Overview

Sane OCaml String API

This library is a set of APIs defined with module types, and a set of modules and functors implementing one or more of those interfaces.

The APIs define what a character and a string of characters should be.

Module Types (APIs)

We have:

  • BASIC_CHARACTER: characters of any length.
  • NATIVE_CONVERSIONS: functions to transform from/to native OCaml strings.
  • BASIC_STRING: immutable strings of (potentially abstract) characters:
    • includes NATIVE_CONVERSIONS,
    • contains a functor to provide a thread agnostic output function: Make_output: OUTPUT_MODELsig val output: ... end.
  • UNSAFELY_MUTABLE: mutability of some string implementations (“unsafe” meaning that they break immutability invariants/assumptions).
  • MINIMALISTIC_MUTABLE_STRING: abstract mutable string used as argument of the Of_mutable functor.

Implementations

Native OCaml Characters

The Native_character module implements BASIC_CHARACTER with OCaml's char type.

Native OCaml Strings

The Native_string module implements BASIC_STRING and UNSAFELY_MUTABLE with OCaml's string type (and hence Native_character).

Lists Of Arbitrary Characters

List_of is a functor: BASIC_CHARACTERBASIC_STRING, i.e., it creates a string datastructure made of a list of characters.

Build From Basic Mutable Data-structures

The functor Of_mutable uses an implementation of MINIMALISTIC_MUTABLE_STRING to build a BASIC_STRING.

Integer UTF-8 Characters

The Int_utf8_character module implements BASIC_CHARACTER with OCaml integers (int) representing Utf8 characters (we force the handling of not more than 31 bits, even if RFC 3629 restricts them to end at U+10FFFF, c.f. also wikipedia).
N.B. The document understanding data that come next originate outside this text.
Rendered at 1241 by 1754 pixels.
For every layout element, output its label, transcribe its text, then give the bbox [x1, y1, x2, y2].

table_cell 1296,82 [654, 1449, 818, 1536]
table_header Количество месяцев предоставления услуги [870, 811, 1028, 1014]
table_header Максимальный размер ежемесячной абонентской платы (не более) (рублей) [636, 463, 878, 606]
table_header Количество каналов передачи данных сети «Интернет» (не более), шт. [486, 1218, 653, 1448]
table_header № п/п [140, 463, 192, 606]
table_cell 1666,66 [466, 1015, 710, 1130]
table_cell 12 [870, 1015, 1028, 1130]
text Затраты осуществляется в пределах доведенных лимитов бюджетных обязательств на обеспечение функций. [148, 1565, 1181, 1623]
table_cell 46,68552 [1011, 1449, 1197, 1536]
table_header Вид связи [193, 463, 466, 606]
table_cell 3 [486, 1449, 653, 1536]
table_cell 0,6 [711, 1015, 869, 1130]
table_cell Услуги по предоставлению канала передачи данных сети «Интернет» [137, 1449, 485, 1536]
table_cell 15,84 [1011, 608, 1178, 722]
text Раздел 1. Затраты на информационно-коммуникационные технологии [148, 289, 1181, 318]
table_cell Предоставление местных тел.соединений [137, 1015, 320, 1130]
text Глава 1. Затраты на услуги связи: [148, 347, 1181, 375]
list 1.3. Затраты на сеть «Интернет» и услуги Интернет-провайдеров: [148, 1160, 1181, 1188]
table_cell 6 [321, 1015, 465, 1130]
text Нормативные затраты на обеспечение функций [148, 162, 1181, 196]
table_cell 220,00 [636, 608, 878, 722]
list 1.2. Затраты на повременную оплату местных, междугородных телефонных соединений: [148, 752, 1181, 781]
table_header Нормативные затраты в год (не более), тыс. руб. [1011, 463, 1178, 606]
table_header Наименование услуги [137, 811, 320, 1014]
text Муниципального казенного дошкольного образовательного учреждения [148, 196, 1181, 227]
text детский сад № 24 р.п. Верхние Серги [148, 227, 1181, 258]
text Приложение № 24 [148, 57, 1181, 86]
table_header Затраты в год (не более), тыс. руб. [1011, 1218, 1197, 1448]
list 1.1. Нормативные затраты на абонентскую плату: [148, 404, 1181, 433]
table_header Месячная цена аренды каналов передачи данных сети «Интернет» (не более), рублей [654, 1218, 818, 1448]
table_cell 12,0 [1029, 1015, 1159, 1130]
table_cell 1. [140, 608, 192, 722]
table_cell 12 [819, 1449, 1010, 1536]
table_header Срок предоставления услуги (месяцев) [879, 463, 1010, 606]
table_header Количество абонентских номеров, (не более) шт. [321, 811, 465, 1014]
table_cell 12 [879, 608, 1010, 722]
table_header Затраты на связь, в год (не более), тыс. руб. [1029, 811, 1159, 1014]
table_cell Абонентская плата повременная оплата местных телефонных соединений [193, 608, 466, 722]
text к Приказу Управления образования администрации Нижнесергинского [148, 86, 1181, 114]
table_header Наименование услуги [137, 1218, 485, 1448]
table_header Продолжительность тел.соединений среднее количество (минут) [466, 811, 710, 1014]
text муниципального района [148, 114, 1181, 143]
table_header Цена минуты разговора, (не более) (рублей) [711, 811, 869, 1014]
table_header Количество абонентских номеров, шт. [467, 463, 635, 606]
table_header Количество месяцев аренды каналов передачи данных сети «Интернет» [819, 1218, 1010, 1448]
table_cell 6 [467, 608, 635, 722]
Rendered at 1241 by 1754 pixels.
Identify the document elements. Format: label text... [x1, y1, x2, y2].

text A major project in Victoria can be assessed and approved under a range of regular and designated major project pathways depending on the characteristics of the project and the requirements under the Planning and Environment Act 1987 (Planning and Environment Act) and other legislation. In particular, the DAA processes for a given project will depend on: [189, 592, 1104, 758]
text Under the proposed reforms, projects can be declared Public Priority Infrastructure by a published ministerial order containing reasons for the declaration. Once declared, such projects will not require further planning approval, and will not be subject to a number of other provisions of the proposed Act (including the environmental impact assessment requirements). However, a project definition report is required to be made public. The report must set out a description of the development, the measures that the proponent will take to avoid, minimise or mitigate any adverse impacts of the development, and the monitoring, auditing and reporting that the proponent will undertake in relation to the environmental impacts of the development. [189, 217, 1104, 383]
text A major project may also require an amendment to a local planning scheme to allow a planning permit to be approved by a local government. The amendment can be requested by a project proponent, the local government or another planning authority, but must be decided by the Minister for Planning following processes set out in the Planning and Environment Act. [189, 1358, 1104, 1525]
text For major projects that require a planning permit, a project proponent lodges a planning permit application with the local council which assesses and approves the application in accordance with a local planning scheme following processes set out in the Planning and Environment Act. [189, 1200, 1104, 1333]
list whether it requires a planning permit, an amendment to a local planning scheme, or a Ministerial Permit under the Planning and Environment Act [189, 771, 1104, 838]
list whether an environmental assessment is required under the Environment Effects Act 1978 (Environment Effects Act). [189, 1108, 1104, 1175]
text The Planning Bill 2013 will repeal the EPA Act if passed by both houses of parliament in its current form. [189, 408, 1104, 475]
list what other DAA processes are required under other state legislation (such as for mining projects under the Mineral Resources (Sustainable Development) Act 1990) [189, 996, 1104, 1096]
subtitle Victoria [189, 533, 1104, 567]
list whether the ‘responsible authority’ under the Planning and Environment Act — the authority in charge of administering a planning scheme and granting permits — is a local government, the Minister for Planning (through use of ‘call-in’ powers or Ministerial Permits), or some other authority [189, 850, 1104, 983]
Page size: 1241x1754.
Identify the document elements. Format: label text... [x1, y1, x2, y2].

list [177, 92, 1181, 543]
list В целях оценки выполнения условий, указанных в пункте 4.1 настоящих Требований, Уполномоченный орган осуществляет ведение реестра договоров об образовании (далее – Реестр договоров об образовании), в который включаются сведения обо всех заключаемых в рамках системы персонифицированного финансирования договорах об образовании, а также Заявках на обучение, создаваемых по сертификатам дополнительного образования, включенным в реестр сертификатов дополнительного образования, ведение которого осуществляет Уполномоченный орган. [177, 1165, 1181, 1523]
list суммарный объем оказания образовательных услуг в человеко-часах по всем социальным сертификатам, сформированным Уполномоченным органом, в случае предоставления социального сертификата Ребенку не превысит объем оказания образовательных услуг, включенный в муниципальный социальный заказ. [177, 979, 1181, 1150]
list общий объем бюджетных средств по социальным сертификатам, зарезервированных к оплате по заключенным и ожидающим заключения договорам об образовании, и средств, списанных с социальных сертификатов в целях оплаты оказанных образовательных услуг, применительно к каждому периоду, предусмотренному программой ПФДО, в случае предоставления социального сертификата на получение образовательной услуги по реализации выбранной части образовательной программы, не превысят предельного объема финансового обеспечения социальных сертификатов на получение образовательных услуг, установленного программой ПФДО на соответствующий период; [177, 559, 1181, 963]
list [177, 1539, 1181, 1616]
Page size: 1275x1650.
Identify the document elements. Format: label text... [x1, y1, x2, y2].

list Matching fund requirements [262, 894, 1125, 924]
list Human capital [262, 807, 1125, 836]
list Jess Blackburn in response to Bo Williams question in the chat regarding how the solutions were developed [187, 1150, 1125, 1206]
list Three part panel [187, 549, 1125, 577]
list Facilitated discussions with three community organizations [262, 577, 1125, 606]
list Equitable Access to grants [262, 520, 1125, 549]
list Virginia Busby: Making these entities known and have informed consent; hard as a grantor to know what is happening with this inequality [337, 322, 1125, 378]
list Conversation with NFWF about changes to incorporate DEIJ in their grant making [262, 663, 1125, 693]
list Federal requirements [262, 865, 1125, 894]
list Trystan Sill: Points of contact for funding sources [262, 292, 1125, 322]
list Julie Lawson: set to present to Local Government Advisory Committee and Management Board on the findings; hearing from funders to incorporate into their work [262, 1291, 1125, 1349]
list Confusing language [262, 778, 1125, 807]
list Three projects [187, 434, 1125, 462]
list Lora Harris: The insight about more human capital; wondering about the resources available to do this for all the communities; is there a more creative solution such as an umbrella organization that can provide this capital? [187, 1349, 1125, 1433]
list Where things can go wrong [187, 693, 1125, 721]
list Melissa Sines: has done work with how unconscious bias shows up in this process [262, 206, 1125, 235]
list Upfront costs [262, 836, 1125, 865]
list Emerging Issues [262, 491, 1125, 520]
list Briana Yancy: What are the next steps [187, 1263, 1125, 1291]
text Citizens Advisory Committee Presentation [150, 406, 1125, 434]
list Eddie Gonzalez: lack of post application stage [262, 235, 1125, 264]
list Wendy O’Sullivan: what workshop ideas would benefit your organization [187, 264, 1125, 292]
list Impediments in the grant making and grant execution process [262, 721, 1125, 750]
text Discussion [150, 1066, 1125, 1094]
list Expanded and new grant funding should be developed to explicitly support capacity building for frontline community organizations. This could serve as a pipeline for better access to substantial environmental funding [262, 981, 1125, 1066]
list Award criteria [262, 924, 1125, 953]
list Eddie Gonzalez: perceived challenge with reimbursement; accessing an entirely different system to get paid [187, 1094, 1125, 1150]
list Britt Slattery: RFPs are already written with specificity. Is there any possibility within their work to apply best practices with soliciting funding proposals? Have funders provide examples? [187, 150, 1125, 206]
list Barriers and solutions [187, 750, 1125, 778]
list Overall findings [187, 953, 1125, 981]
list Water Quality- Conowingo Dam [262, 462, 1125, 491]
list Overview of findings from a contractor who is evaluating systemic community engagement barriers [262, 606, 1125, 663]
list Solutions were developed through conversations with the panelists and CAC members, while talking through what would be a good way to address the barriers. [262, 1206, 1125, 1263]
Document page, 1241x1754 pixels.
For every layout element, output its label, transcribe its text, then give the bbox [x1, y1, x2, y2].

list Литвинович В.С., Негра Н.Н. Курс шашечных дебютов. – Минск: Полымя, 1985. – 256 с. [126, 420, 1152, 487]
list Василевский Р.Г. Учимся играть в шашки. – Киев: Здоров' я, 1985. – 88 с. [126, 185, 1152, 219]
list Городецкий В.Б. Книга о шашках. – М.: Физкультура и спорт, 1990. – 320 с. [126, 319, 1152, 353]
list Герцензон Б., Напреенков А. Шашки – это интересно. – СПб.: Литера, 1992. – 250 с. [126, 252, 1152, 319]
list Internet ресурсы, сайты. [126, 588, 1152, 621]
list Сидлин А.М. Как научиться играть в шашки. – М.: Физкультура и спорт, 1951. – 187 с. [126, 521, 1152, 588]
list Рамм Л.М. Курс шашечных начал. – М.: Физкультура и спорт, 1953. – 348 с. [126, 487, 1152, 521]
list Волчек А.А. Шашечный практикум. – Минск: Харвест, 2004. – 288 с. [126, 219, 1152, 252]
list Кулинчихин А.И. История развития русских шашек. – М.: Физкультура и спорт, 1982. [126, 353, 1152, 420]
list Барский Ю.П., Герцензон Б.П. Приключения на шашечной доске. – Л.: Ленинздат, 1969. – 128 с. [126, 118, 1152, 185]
Note that the function is_whitespace considers only ASCII whitespace (useful while writing parsers for example).

Examples, Tests, and Benchmarks

See the file sosa_test.ml for usage examples, the library is tested with:

  • native strings and characters,
  • lists of native characters (List_of(Native_character)),
  • lists of integers representing UTF-8 characters (List_of(utf8-int array)),
  • arrays of integers representing UTF-8 characters (Of_mutable(utf8-int array)),
  • bigarrays of 8-bit integers (Of_mutable(int8 Bigarray1.t)).

The tests are a self-compiling “Shell-then-OCaml-script” which depends on the Nonstd, and the OCaml Bigarray libraries:

./test/sosa_test.ml

and you may add the basic benchmarks to the process with:

./test/sosa_test.ml bench